--- Source data Enclosed Below ---

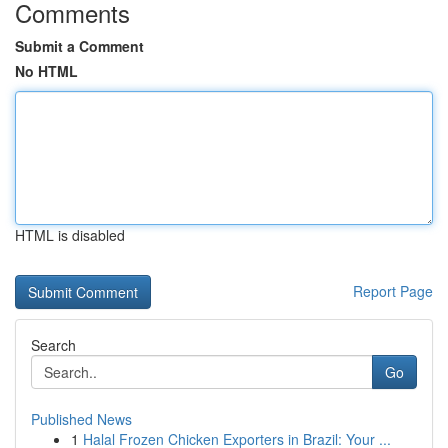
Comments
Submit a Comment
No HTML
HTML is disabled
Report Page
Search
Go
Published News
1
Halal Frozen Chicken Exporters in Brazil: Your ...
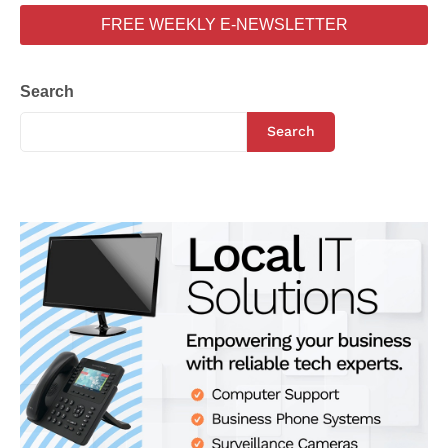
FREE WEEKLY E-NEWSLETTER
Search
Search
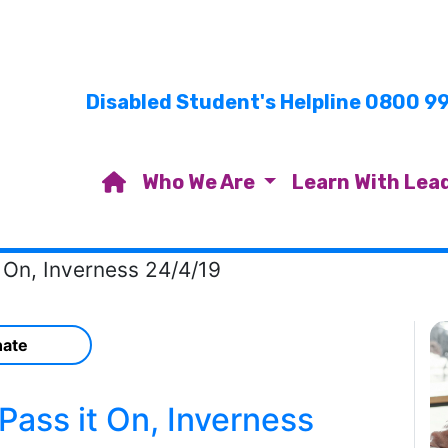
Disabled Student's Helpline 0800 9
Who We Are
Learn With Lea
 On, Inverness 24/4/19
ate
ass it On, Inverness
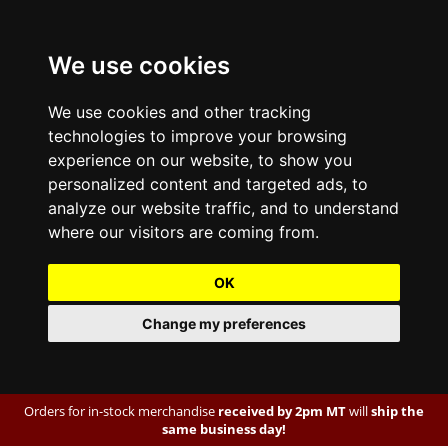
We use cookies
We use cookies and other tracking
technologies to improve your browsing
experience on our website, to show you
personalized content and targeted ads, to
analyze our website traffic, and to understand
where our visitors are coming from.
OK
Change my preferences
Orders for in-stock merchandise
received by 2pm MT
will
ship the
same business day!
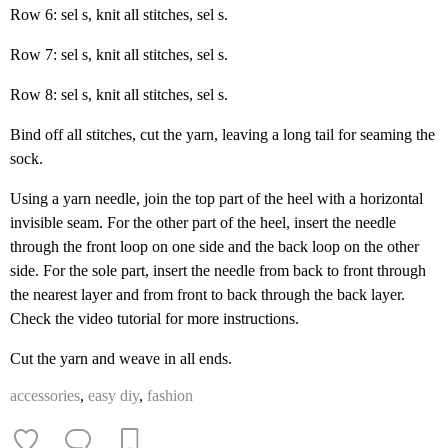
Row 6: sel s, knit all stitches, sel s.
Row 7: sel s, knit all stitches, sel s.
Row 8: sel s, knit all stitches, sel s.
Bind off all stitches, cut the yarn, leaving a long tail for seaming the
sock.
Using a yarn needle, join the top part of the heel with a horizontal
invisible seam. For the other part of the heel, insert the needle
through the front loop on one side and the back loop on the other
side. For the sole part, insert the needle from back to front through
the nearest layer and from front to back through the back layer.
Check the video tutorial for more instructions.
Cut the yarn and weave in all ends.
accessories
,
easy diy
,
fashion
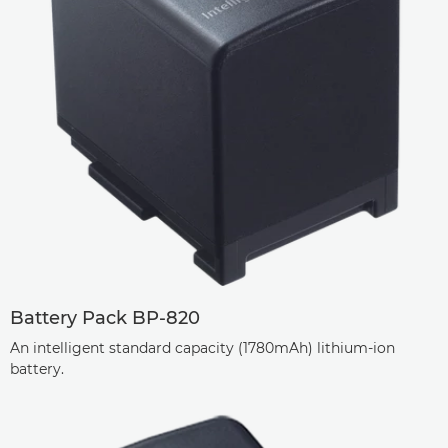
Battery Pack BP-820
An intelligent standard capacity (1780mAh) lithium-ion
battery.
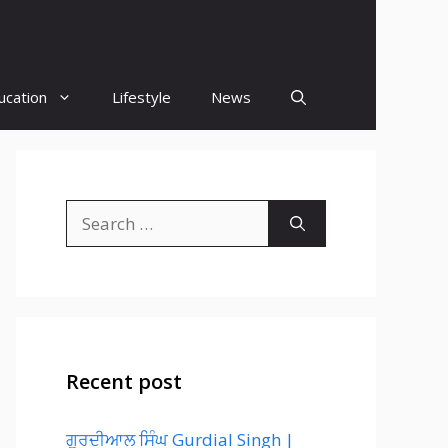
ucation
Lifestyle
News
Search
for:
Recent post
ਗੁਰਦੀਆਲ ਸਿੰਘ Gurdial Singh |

--- End of Enclosed Source data ---

● Description of the task: Rewrite every line of the data above with "yarn" switched to "wool" throughout and nothing else altered. Leave out the picture lines.

● Task solution:
Comments
Submit a Comment
No HTML
HTML is disabled
Report Page
Search
Go
Published News
1
Halal Frozen Chicken Exporters in Brazil: Your ...
FREE WEEKLY E-NEWSLETTER
Search
Search
Disabled Student's Helpline 0800 9
Who We Are
Learn With Lea
 On, Inverness 24/4/19
ate
ass it On, Inverness
We use cookies
We use cookies and other tracking
technologies to improve your browsing
experience on our website, to show you
personalized content and targeted ads, to
analyze our website traffic, and to understand
where our visitors are coming from.
OK
Change my preferences
Orders for in-stock merchandise
received by 2pm MT
will
ship the
same business day!
Row 6: sel s, knit all stitches, sel s.
Row 7: sel s, knit all stitches, sel s.
Row 8: sel s, knit all stitches, sel s.
Bind off all stitches, cut the wool, leaving a long tail for seaming the
sock.
Using a wool needle, join the top part of the heel with a horizontal
invisible seam. For the other part of the heel, insert the needle
through the front loop on one side and the back loop on the other
side. For the sole part, insert the needle from back to front through
the nearest layer and from front to back through the back layer.
Check the video tutorial for more instructions.
Cut the wool and weave in all ends.
accessories
,
easy diy
,
fashion
Battery Pack BP-820
An intelligent standard capacity (1780mAh) lithium-ion
battery.
ucation
Lifestyle
News
Search
for:
Recent post
ਗੁਰਦੀਆਲ ਸਿੰਘ Gurdial Singh |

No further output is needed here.